9 Things to Consider Before Becoming an Angel Investor

2016-07-15T16:20:06+00:00July 14th, 2016|Startup Culture|

Did you know that roughly 3% of all companies will raise money from accredited investors to start and grow their businesses? These companies hope to be the next $100 million, if not $1 billion companies to break onto the scene and disrupt their industry. But because many will not succeed, the SEC has limited this type of investing to wealthy people who can afford to lose their money.  

Earlier this year, six women wrote and published Impact With Wings: Stories to Inspire and Mobilize Women Angel Investors and Entrepreneurs to encourage more women to become angel investors. They met in 2013 as participants in the Pipeline Angels, an angel-investing bootcamp for women. Whether you’re a man or a woman, you can learn from these women about the risks and rewards of angel investing, and apply those insights to actionable steps in your own financing journey.

Balancing Risks and Rewards in Angel Investing

Since this is a risky asset class, there are nine questions you should ask yourself before you take the plunge. The questions were developed by Susan Preston, a venture capitalist, professor, co-chair and a lead instructor for the Angel Resource Institute, a global investor and entrepreneur education organization, and frequent instructor for Pipeline Angels.

3 Financial questions to ask:

  • Do you have the income or have the assets to be an angel investor? Accredited investors are individuals whose net worth is greater than $1 million (excluding a primary residence) or whose individual income exceeded $200,000 ($300,000 for couples) for the past two years with the expectation that the income will continue in the current year.
  • Can you afford to lose your investment without impacting your lifestyle?
  • Do you have the money to broker multiple deals? Success in angel investing is based on the law of averages. No single investment is a guaranteed winner, but by investing in a portfolio of a minimum of 10 companies, or, ideally, 20 companies, the odds are that you’ll succeed. It takes an average of five to eight years to get a return on your investment.

Assessing your commitment:

  • Do you have the 40 to 50 hours and sometimes 80 to 100 hours per company to spend doing the due diligence? Data shows that the more time you spend on analysis, the more likely you are to get a good return on your investment.

    Should you not have the time, new ways to participate in syndicates are emerging. Plum Alley sources and vets the most promising women-led private investment opportunities to make it easier for accredited angel investors to invest, making it easier for them to be involved in the process as much or as little as they like.
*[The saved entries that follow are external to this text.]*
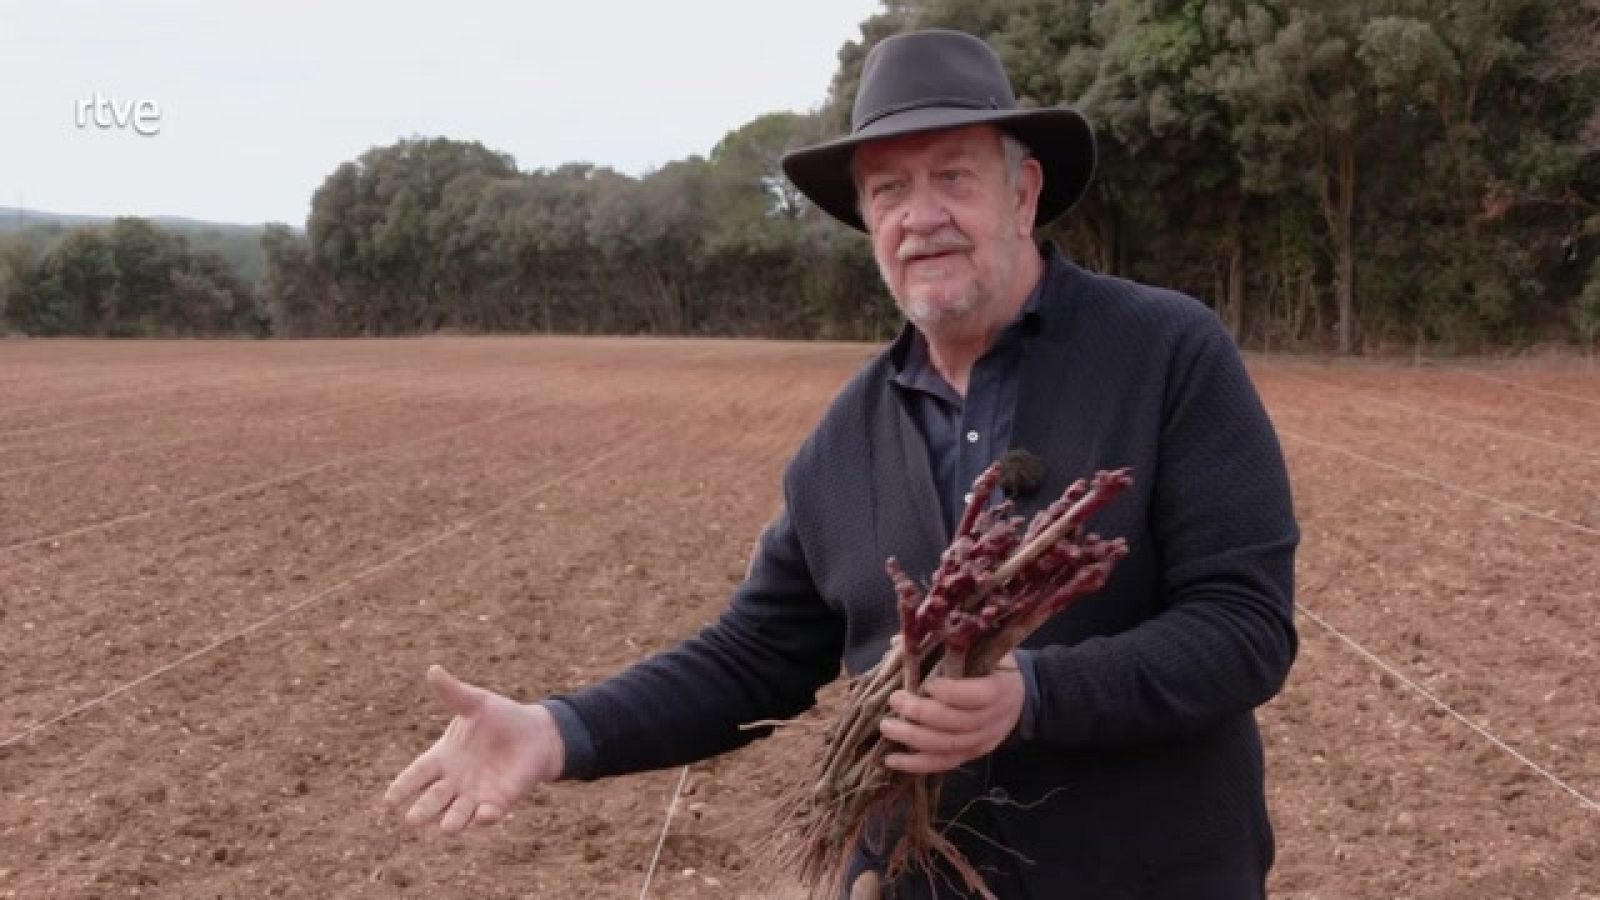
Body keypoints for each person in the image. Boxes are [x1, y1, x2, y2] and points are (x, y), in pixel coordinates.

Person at [386, 28, 1298, 899]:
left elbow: (1246, 626)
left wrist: (1034, 695)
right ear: (867, 219)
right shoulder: (845, 442)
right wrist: (558, 731)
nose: (922, 216)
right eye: (890, 189)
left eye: (954, 178)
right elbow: (752, 657)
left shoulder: (1165, 352)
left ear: (1022, 195)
The Rising Tide US Fund I is a joint venture between Next Wave Ventures and Portfolia, an equity crowdfunding platform that presents consumer product company investment opportunities to accredited investors. The Rising Tide fund sources and vets companies through an investment committee of fund members, which are all actively participating in several different angel groups across the country. The fund secures up to one hundred investors who are willing to commit at least $10,000 each.
  • Are you willing to give more than money to the company in which you invest? It may be that your expertise and connections are even more valuable for the up-and-coming entrepreneur. This is an important additional value angels can add, and one upon which your investment may rely.

Consider your motivation:

  • Do you want a return on investment? If you don’t, make a donation to a nonprofit instead.
  • Do you want to be useful in a variety of ways? Mentoring, advising, and connecting entrepreneurs can accelerate the target company’s development and be very rewarding to the investor.
  • Do you want to give back to the community? Angels play an important role in funding high potential start-up companies.
  • Do you like the entrepreneur and want to see her succeed?
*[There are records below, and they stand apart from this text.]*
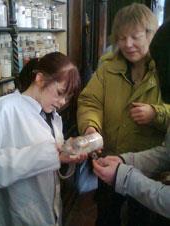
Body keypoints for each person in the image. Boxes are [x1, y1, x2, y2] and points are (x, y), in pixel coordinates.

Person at [77, 3, 170, 226]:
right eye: (121, 38)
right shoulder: (107, 68)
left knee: (141, 218)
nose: (127, 44)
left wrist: (155, 114)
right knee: (106, 216)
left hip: (148, 170)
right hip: (110, 159)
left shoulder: (165, 67)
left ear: (151, 34)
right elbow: (90, 101)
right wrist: (91, 127)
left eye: (135, 37)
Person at [0, 52, 87, 226]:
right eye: (59, 93)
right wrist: (51, 155)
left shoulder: (53, 116)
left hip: (48, 210)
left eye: (67, 97)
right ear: (40, 79)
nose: (62, 102)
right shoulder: (3, 109)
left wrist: (68, 157)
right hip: (17, 213)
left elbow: (50, 165)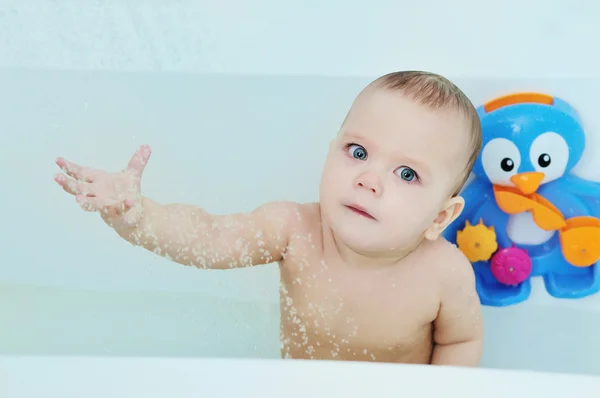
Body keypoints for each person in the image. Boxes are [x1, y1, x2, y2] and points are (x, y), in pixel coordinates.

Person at [54, 70, 484, 366]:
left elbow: (460, 341)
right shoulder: (293, 229)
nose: (369, 179)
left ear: (440, 216)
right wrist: (137, 216)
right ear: (331, 150)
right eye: (358, 152)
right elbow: (210, 238)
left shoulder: (444, 273)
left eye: (406, 174)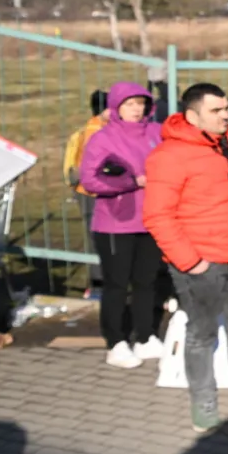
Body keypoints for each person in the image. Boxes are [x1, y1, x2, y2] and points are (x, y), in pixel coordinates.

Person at [144, 83, 228, 432]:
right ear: (192, 115)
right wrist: (191, 262)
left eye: (226, 108)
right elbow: (157, 216)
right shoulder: (170, 156)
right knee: (201, 334)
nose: (225, 116)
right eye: (215, 111)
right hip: (201, 263)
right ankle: (203, 403)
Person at [78, 82, 164, 369]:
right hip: (115, 224)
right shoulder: (103, 138)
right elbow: (89, 179)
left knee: (146, 281)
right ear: (116, 107)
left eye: (141, 103)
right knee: (116, 284)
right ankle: (115, 342)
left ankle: (145, 336)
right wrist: (131, 182)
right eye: (130, 104)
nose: (136, 109)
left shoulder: (156, 132)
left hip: (150, 218)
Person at [63, 89, 110, 290]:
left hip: (88, 189)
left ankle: (100, 280)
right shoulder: (96, 131)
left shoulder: (92, 128)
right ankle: (98, 283)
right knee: (98, 236)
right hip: (93, 191)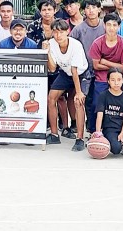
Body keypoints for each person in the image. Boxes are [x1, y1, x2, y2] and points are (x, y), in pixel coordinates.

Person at [44, 20, 87, 148]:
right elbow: (52, 68)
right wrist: (46, 52)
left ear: (67, 32)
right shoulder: (51, 43)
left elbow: (74, 70)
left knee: (78, 101)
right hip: (65, 73)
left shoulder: (76, 45)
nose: (58, 35)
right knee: (51, 98)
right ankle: (54, 134)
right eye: (55, 32)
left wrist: (79, 92)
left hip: (81, 73)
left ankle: (79, 138)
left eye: (61, 32)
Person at [72, 0, 105, 132]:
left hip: (104, 70)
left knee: (101, 102)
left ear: (99, 9)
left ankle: (103, 129)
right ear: (84, 10)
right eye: (88, 8)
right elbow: (71, 47)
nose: (91, 11)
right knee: (88, 102)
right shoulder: (78, 29)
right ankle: (90, 130)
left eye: (94, 7)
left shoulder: (106, 26)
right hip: (84, 71)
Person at [93, 68, 123, 156]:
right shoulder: (103, 95)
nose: (116, 83)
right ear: (108, 81)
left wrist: (122, 134)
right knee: (116, 149)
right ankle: (115, 143)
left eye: (119, 80)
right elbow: (100, 114)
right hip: (110, 129)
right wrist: (98, 132)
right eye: (113, 80)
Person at [89, 13, 123, 105]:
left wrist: (105, 62)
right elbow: (96, 66)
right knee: (98, 105)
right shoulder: (97, 43)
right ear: (104, 25)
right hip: (102, 79)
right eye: (109, 25)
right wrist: (116, 66)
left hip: (120, 77)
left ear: (119, 26)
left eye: (115, 25)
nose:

I’ve been tracking the impact that training programs are having on the ability of female founders to raise early stage money. No surprise — it’s a lot! From 2010 to 2015, the number of women who not only have the money, but the risk tolerance and interest in this type of investing has more than doubled: from nearly 35,000 to more than 77,000. Since only about 3% of  accredited investors become angel investors, there’s still plenty of room for growth. During the past five years, the number of women-led, angel-backed companies has increased 80%. In 2015, 29% of founders seeking funding were women and 24% of all angel backed companies were founded by women.

That’s a significant change that reflects an economic fact: Women control much of the wealth in this country and women also control much of the consumer purchasing. So it makes perfect sense that women are seeing market needs and building businesses together.